Volume 56 Number 59
                   Produced: Tue May 19  5:56:21 EDT 2009

Subjects Discussed In This Issue:

Advice for place to live in Berlin
        [Morissa Rubin]
bracha on Mail Jewish
        [Irwin Weiss]
Congregational Minhagim and behavior
        [Bernard Raab]
Grave stone question
        [David Ziants]
A plurality of customs
        [Martin Stern]
Schul Minhagim
        [Batya and Yisrael Medad]
Tircha D'tzibura
        [Martin Stern]


From: Morissa Rubin <morissa.rubin@...>
Date: Mon, May 18, 2009 at 2:07 AM
Subject: Advice for place to live in Berlin

Our college age modern orthodox daughter is planning on spending the
fall semester at Humboltd Unviersity in Berlin. We would appreciate any
suggestions regarding shuls, neighborhoods and places to live. She would
consider renting a room from a frum family, or renting with other
religious women.

——

> GIVEN TASK:
Replace "fall semester" with "spring semester" and write out the mailing-list digest, starting with "From: Morissa Rubin" and going on through "religious women.". The records that come next stand apart from the mailing-list digest and are separate material.

Dataset items:
——

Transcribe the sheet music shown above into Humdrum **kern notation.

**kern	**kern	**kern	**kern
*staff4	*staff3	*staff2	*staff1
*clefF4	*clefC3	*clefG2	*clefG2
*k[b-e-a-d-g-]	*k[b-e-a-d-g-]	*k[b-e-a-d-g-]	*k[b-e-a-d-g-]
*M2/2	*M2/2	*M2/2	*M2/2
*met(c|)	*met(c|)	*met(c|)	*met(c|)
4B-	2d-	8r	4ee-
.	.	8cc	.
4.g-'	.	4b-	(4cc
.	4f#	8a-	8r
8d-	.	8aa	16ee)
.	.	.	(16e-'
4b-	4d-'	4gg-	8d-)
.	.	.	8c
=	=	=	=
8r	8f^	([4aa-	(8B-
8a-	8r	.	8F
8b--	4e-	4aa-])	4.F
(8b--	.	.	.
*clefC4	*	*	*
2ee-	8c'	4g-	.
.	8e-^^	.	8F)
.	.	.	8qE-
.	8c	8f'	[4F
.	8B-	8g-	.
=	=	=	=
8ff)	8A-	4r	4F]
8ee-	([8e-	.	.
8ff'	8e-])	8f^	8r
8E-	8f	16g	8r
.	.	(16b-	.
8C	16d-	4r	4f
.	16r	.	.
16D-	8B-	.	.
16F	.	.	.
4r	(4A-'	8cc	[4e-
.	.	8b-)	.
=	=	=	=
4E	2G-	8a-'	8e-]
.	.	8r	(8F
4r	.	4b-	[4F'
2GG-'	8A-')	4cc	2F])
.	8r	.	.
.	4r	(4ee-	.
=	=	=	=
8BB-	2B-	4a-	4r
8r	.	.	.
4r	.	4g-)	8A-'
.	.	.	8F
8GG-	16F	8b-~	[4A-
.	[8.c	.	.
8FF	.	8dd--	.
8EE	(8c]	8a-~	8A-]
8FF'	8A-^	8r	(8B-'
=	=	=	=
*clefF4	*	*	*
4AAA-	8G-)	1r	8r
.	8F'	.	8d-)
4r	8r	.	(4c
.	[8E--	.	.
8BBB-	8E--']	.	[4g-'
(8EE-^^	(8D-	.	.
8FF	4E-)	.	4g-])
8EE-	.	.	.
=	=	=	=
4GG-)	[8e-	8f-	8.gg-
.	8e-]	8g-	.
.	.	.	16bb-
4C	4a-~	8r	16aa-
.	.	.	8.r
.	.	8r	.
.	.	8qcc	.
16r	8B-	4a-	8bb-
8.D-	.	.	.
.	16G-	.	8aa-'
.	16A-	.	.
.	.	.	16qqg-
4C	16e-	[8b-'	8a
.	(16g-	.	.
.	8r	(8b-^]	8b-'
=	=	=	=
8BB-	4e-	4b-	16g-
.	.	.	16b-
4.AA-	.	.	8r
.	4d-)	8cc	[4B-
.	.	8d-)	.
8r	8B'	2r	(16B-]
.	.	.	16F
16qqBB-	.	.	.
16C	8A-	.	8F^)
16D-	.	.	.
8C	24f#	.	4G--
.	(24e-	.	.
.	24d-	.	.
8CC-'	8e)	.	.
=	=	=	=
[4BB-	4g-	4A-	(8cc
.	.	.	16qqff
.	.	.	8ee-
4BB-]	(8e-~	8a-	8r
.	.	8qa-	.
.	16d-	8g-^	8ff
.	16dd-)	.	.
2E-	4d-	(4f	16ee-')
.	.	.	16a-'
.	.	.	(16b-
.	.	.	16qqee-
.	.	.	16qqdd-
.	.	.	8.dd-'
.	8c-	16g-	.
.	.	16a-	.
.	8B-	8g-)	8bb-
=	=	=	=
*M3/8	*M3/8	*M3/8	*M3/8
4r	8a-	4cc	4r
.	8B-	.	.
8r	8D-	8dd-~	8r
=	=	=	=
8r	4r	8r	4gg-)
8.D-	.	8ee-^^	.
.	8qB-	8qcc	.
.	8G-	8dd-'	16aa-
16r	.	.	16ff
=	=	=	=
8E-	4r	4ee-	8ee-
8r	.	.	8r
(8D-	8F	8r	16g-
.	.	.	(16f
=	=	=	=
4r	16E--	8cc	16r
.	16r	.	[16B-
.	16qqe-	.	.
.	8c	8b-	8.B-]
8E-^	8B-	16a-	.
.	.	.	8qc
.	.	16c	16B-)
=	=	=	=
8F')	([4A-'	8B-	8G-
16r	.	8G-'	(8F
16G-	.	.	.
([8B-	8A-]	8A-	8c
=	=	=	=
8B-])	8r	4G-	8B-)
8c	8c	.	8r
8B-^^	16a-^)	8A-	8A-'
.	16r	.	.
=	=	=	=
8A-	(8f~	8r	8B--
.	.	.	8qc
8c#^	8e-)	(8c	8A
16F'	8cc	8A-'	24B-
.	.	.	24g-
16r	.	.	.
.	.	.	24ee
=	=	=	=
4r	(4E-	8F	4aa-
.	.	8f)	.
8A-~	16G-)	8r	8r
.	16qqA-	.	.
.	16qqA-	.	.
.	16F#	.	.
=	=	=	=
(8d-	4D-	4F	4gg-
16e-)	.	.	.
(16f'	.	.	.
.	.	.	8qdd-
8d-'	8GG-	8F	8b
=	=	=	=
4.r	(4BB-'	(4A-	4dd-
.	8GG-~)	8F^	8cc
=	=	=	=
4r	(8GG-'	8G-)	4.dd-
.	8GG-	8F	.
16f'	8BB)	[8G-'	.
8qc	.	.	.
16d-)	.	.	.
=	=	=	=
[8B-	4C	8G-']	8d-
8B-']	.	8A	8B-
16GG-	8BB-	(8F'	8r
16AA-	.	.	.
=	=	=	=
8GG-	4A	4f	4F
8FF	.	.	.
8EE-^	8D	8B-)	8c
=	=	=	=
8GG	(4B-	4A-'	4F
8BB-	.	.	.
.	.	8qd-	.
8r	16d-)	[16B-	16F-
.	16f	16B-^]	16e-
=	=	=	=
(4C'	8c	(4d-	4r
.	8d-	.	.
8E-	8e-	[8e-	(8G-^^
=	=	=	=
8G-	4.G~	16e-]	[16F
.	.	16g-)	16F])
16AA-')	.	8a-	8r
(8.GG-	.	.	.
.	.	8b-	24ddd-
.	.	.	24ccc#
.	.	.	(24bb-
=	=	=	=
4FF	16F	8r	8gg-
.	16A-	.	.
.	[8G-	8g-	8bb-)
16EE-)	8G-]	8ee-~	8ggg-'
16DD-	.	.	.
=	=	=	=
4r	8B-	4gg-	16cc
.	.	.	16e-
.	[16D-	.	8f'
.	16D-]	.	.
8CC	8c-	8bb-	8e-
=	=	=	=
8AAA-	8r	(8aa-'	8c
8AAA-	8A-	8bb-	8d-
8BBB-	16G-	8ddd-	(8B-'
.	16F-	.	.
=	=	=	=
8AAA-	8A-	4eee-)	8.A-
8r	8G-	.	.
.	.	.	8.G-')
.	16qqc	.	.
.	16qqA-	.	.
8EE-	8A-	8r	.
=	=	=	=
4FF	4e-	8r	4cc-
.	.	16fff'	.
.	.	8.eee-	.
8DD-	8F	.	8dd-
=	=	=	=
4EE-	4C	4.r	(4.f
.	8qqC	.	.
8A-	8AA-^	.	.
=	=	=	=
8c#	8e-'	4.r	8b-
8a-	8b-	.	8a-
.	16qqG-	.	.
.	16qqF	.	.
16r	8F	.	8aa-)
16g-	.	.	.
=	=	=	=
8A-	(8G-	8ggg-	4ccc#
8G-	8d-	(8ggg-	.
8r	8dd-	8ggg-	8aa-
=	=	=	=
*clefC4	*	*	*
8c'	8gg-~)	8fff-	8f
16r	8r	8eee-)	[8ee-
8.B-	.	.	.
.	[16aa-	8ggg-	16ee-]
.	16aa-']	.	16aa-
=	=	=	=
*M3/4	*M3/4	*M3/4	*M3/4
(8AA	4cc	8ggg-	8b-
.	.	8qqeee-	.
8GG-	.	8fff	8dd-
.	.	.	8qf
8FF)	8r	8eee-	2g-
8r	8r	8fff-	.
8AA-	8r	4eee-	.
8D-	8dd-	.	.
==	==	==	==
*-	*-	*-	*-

——

> RESPONSE TO THIS TASK:
From: Morissa Rubin <morissa.rubin@...>
Date: Mon, May 18, 2009 at 2:07 AM
Subject: Advice for place to live in Berlin

Our college age modern orthodox daughter is planning on spending the
spring semester at Humboltd Unviersity in Berlin. We would appreciate any
suggestions regarding shuls, neighborhoods and places to live. She would
consider renting a room from a frum family, or renting with other
religious women.